Copy exactly the lines from the one containing "quickly, deter potential" through the last line of the records, both included, and nothing more.

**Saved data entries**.
--- START ---

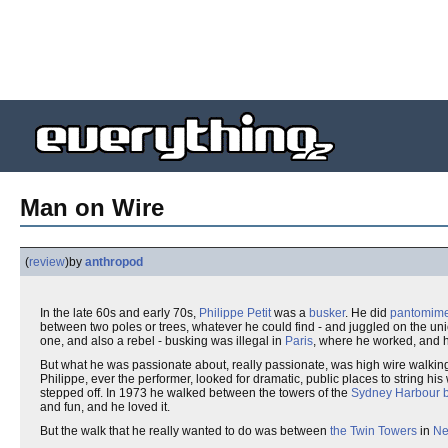
Man on Wire
(
review
)
by
anthropod
In the late 60s and early 70s,
Philippe Petit
was a
busker
. He did
pantomim
between two poles or trees, whatever he could find - and juggled on the un
one, and also a rebel - busking was illegal in
Paris
, where he worked, and h
But what he was passionate about, really passionate, was high wire walking. 
Philippe, ever the performer, looked for dramatic, public places to string h
stepped off. In 1973 he walked between the towers of the
Sydney Harbour b
and fun, and he loved it.
But the walk that he really wanted to do was between
the Twin Towers
in
Ne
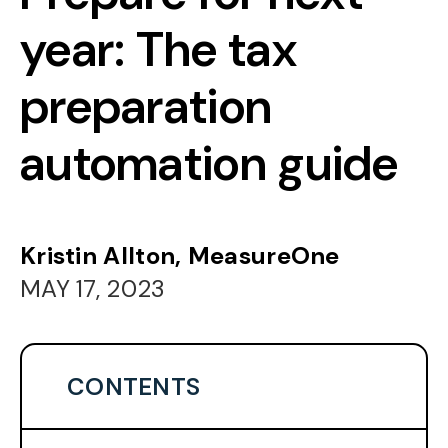
year: The tax
preparation
automation guide
Kristin Allton, MeasureOne
MAY 17, 2023
CONTENTS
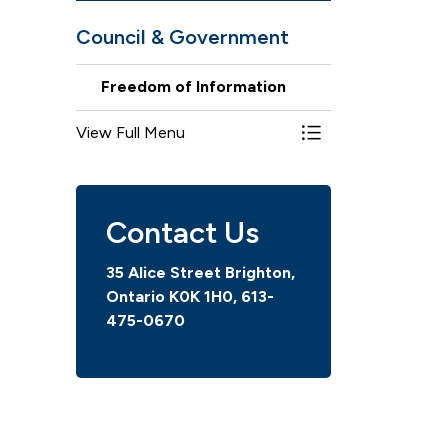
Council & Government
Freedom of Information
View Full Menu
Toggle Menu Freed
Contact Us
35 Alice Street Brighton,
Ontario K0K 1H0,
613-
475-0670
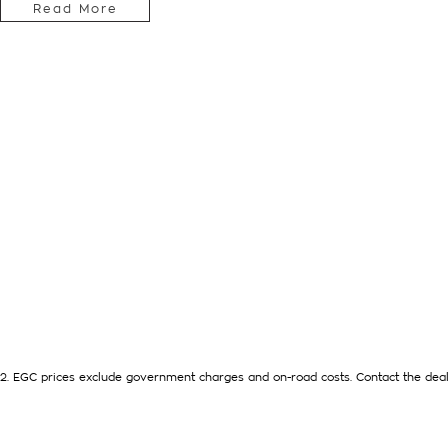
Read More
AUTOMATIC TRANSMISSION, VERY LOW KMS, 2 KEYS AND N
FEATURES CRUISE CONTROL, APPLE CARPLAY - ANDROID A
HAS JUST SERVICED BY US AND IS READY FOR AN IMMEDIATE
WITH US, WARRANTY EXTENTIONS, UPTO 5 YEARS, ARE AVAI
HELP WITH YOUR CAR FINANCE NEEDS WITH OUR IN-HOUSE F
We are a Multi franchise dealership south of the river in Perth 
Quality workshop tested Cars and Commercials. We have every
SUVs, 4x4s, Electric, and Commercial vehicles.
Trade ins are welcome - We can also help with finance if req
available to purchase for peace of mind.
2
.
EGC prices exclude government charges and on-road costs. Contact the deal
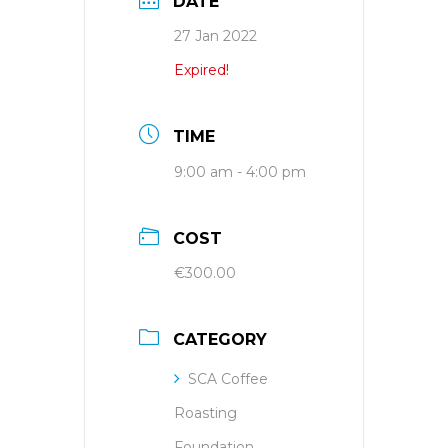
DATE
27 Jan 2022
Expired!
TIME
9:00 am - 4:00 pm
COST
€300.00
CATEGORY
SCA Coffee
Roasting
Foundation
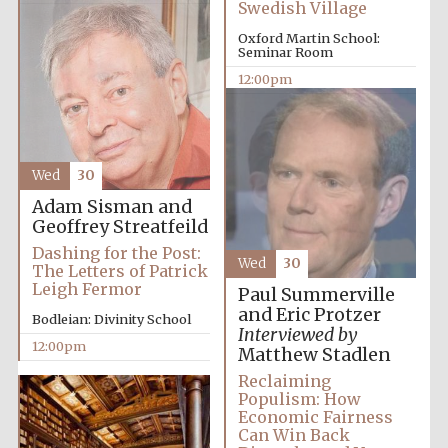
Swedish Village
Founded 1884
Oxford Martin School:
Seminar Room
12:00pm
Wed
30
Harris
Manchester
College founded
Adam Sisman and
1893
Geoffrey Streatfeild
Dashing for the Post:
Wed
30
The Letters of Patrick
Leigh Fermor
Paul Summerville
Reuben College
founded in 2019
and Eric Protzer
Bodleian: Divinity School
Interviewed by
12:00pm
Matthew Stadlen
Reclaiming
Populism: How
Economic Fairness
Can Win Back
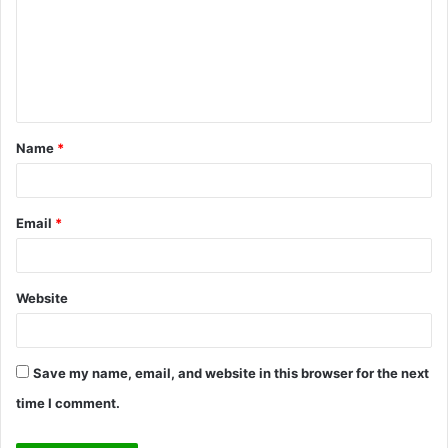
m
m
e
n
t
Name
*
*
Email
*
Website
Save my name, email, and website in this browser for the next
time I comment.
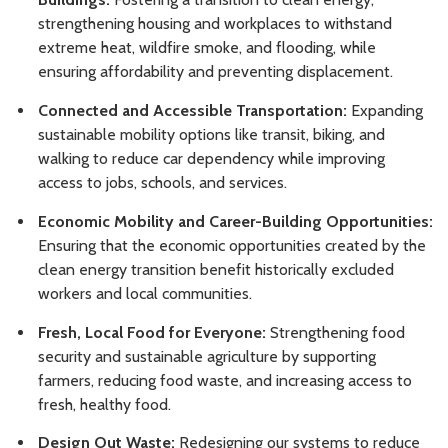
strengthening housing and workplaces to withstand
extreme heat, wildfire smoke, and flooding, while
ensuring affordability and preventing displacement.
Connected and Accessible Transportation:
Expanding
sustainable mobility options like transit, biking, and
walking to reduce car dependency while improving
access to jobs, schools, and services.
Economic Mobility and Career-Building Opportunities:
Ensuring that the economic opportunities created by the
clean energy transition benefit historically excluded
workers and local communities.
Fresh, Local Food for Everyone:
Strengthening food
security and sustainable agriculture by supporting
farmers, reducing food waste, and increasing access to
fresh, healthy food.
Design Out Waste:
Redesigning our systems to reduce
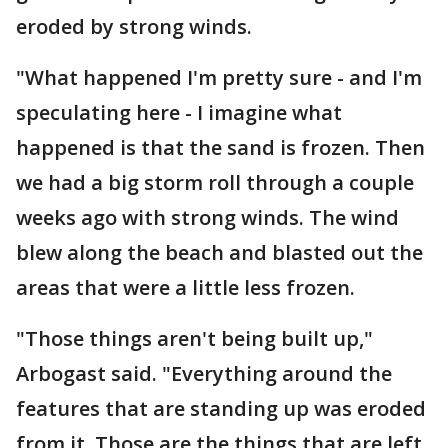
eroded by strong winds.
"What happened I'm pretty sure - and I'm
speculating here - I imagine what
happened is that the sand is frozen. Then
we had a big storm roll through a couple
weeks ago with strong winds. The wind
blew along the beach and blasted out the
areas that were a little less frozen.
"Those things aren't being built up,"
Arbogast said. "Everything around the
features that are standing up was eroded
from it. Those are the things that are left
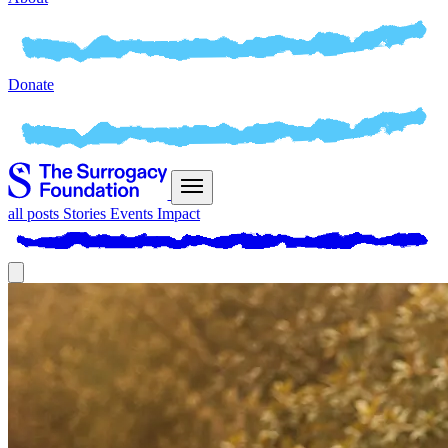
Donate
all posts
Stories
Events
Impact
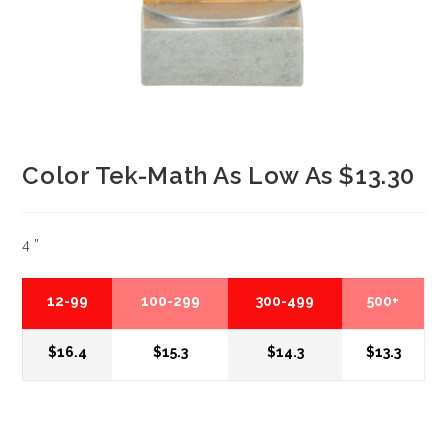
Color Tek-Math As Low As $13.30
4 ”
12-99
100-299
300-499
500+
$16.4
$15.3
$14.3
$13.3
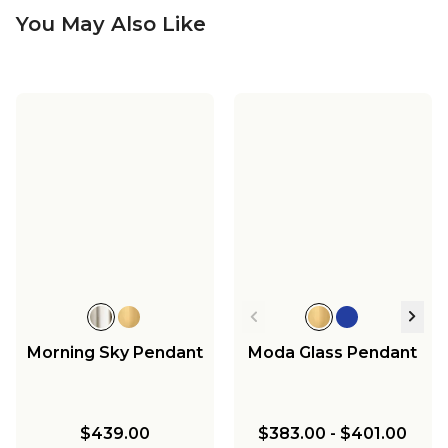
You May Also Like
Morning Sky Pendant
Moda Glass Pendant
$439.00
$383.00
-
$401.00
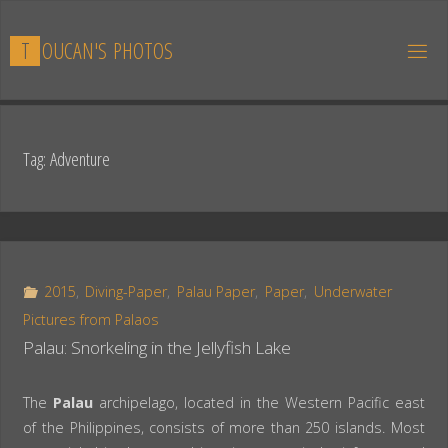
Skip
to
T
O
U
C
A
N
'
S
P
H
O
T
O
S
content
Tag:
Adventure
2015
,
Diving-Paper
,
Palau Paper
,
Paper
,
Underwater
Pictures from Palaos
Palau: Snorkeling in the Jellyfish Lake
The
Palau
archipelago, located in the Western Pacific east
of the Philippines, consists of more than 250 islands. Most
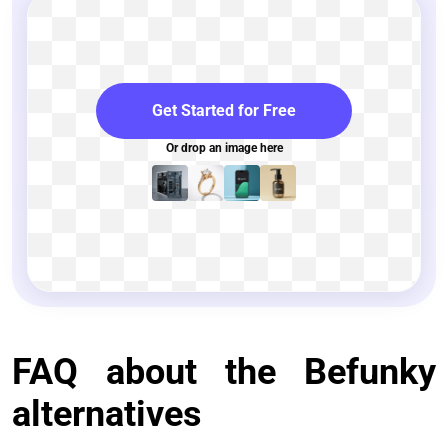
Get Started for Free
Or drop an image here
FAQ about the Befunky
alternatives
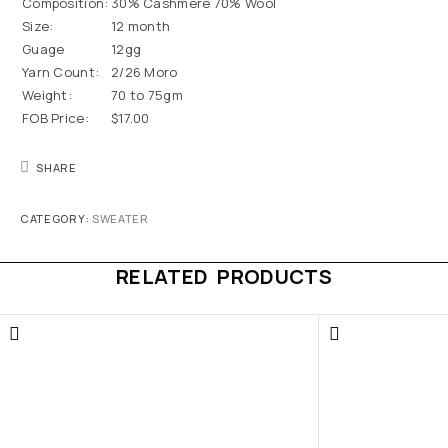
Composition:
30% Cashmere 70% Wool
Size:
12 month
Guage
12gg
Yarn Count:
2/26 Moro
Weight:
70 to 75gm
FOB Price:
$17.00
SHARE
CATEGORY:
SWEATER
RELATED PRODUCTS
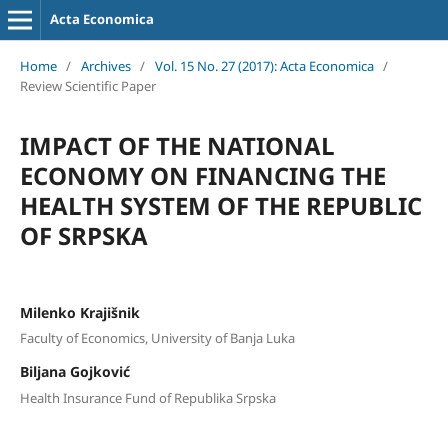
Acta Economica
Home
/
Archives
/
Vol. 15 No. 27 (2017): Acta Economica
/
Review Scientific Paper
IMPACT OF THE NATIONAL
ECONOMY ON FINANCING THE
HEALTH SYSTEM OF THE REPUBLIC
OF SRPSKA
Milenko Krajišnik
Faculty of Economics, University of Banja Luka
Biljana Gojković
Health Insurance Fund of Republika Srpska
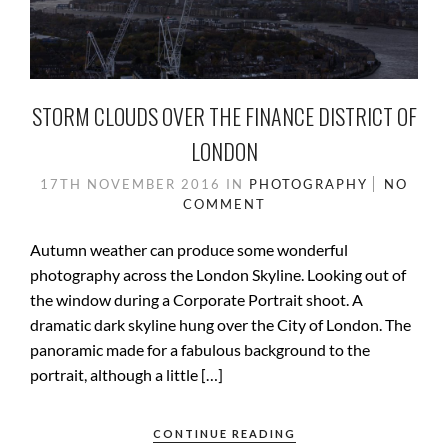
STORM CLOUDS OVER THE FINANCE DISTRICT OF
LONDON
17TH NOVEMBER 2016
IN
PHOTOGRAPHY
NO
COMMENT
Autumn weather can produce some wonderful
photography across the London Skyline. Looking out of
the window during a Corporate Portrait shoot. A
dramatic dark skyline hung over the City of London. The
panoramic made for a fabulous background to the
portrait, although a little […]
CONTINUE READING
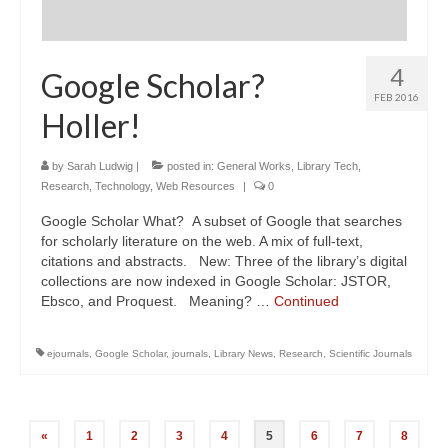
4
Google Scholar?
FEB 2016
Holler!
by
Sarah Ludwig
|
posted in:
General Works
,
Library Tech
,
Research
,
Technology
,
Web Resources
|
0
Google Scholar What? A subset of Google that searches
for scholarly literature on the web. A mix of full-text,
citations and abstracts. New: Three of the library’s digital
collections are now indexed in Google Scholar: JSTOR,
Ebsco, and Proquest. Meaning? …
Continued
ejournals
,
Google Scholar
,
journals
,
Library News
,
Research
,
Scientific Journals
Posts
«
1
2
3
4
5
6
7
8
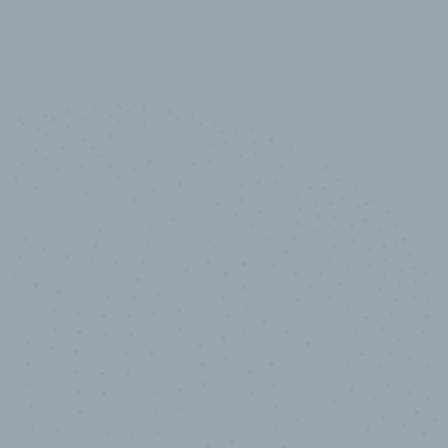
10,000,000
+
Data points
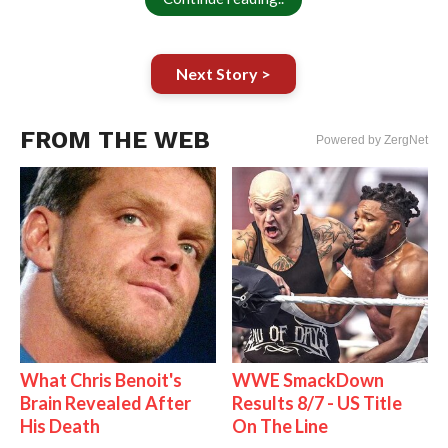
Next Story >
FROM THE WEB
Powered by ZergNet
What Chris Benoit's
WWE SmackDown
Brain Revealed After
Results 8/7 - US Title
His Death
On The Line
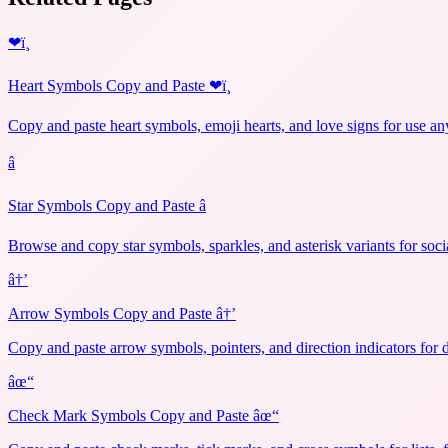
❤ï¸
Heart Symbols Copy and Paste ❤ï¸
Copy and paste heart symbols, emoji hearts, and love signs for use an
â­
Star Symbols Copy and Paste â­
Browse and copy star symbols, sparkles, and asterisk variants for soci
â†’
Arrow Symbols Copy and Paste â†’
Copy and paste arrow symbols, pointers, and direction indicators for 
âœ“
Check Mark Symbols Copy and Paste âœ“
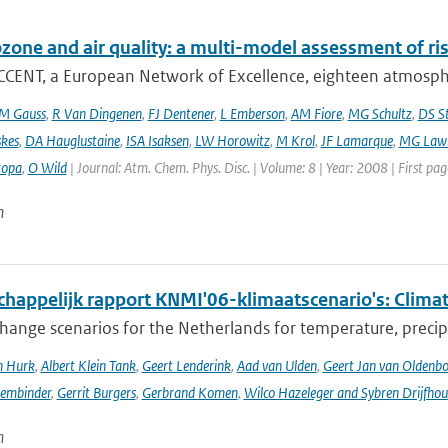
ozone and air quality: a multi-model assessment of ri
CCENT, a European Network of Excellence, eighteen atmospher
M Gauss
,
R Van Dingenen
,
FJ Dentener
,
L Emberson
,
AM Fiore
,
MG Schultz
,
DS S
skes
,
DA Hauglustaine
,
ISA Isaksen
,
LW Horowitz
,
M Krol
,
JF Lamarque
,
MG Lawr
zopa
,
O Wild
| Journal: Atm. Chem. Phys. Disc. | Volume: 8 | Year: 2008 | First pa
n
happelijk rapport KNMI'06-klimaatscenario's: Climat
hange scenarios for the Netherlands for temperature, precipi
n Hurk
,
Albert Klein Tank
,
Geert Lenderink
,
Aad van Ulden
,
Geert Jan van Oldenb
sembinder
,
Gerrit Burgers
,
Gerbrand Komen
,
Wilco Hazeleger and Sybren Drijfhou
n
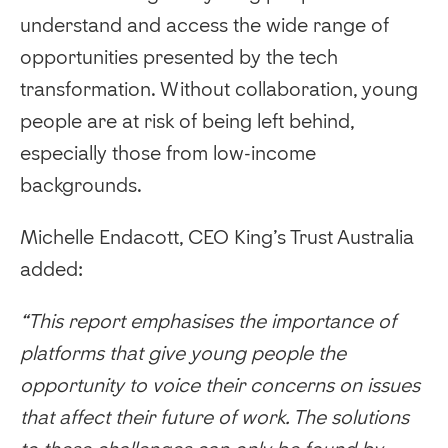
understand and access the wide range of
opportunities presented by the tech
transformation. Without collaboration, young
people are at risk of being left behind,
especially those from low-income
backgrounds.
Michelle Endacott, CEO King’s Trust Australia
added:
“This report emphasises the importance of
platforms that give young people the
opportunity to voice their concerns on issues
that affect their future of work. The solutions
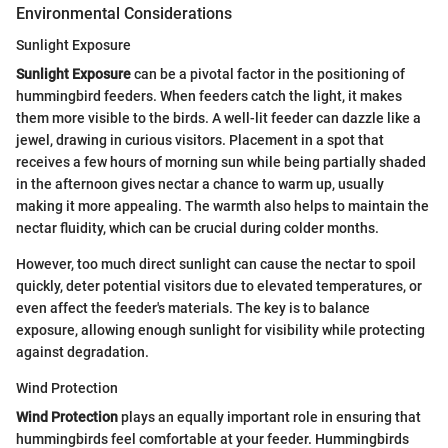
Environmental Considerations
Sunlight Exposure
Sunlight Exposure
can be a pivotal factor in the positioning of
hummingbird feeders. When feeders catch the light, it makes
them more visible to the birds. A well-lit feeder can dazzle like a
jewel, drawing in curious visitors. Placement in a spot that
receives a few hours of morning sun while being partially shaded
in the afternoon gives nectar a chance to warm up, usually
making it more appealing. The warmth also helps to maintain the
nectar fluidity, which can be crucial during colder months.
However, too much direct sunlight can cause the nectar to spoil
quickly, deter potential visitors due to elevated temperatures, or
even affect the feeder's materials. The key is to balance
exposure, allowing enough sunlight for visibility while protecting
against degradation.
Wind Protection
Wind Protection
plays an equally important role in ensuring that
hummingbirds feel comfortable at your feeder. Hummingbirds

--- END ---

**Your solution**.
quickly, deter potential visitors due to elevated temperatures, or
even affect the feeder's materials. The key is to balance
exposure, allowing enough sunlight for visibility while protecting
against degradation.
Wind Protection
Wind Protection
plays an equally important role in ensuring that
hummingbirds feel comfortable at your feeder. Hummingbirds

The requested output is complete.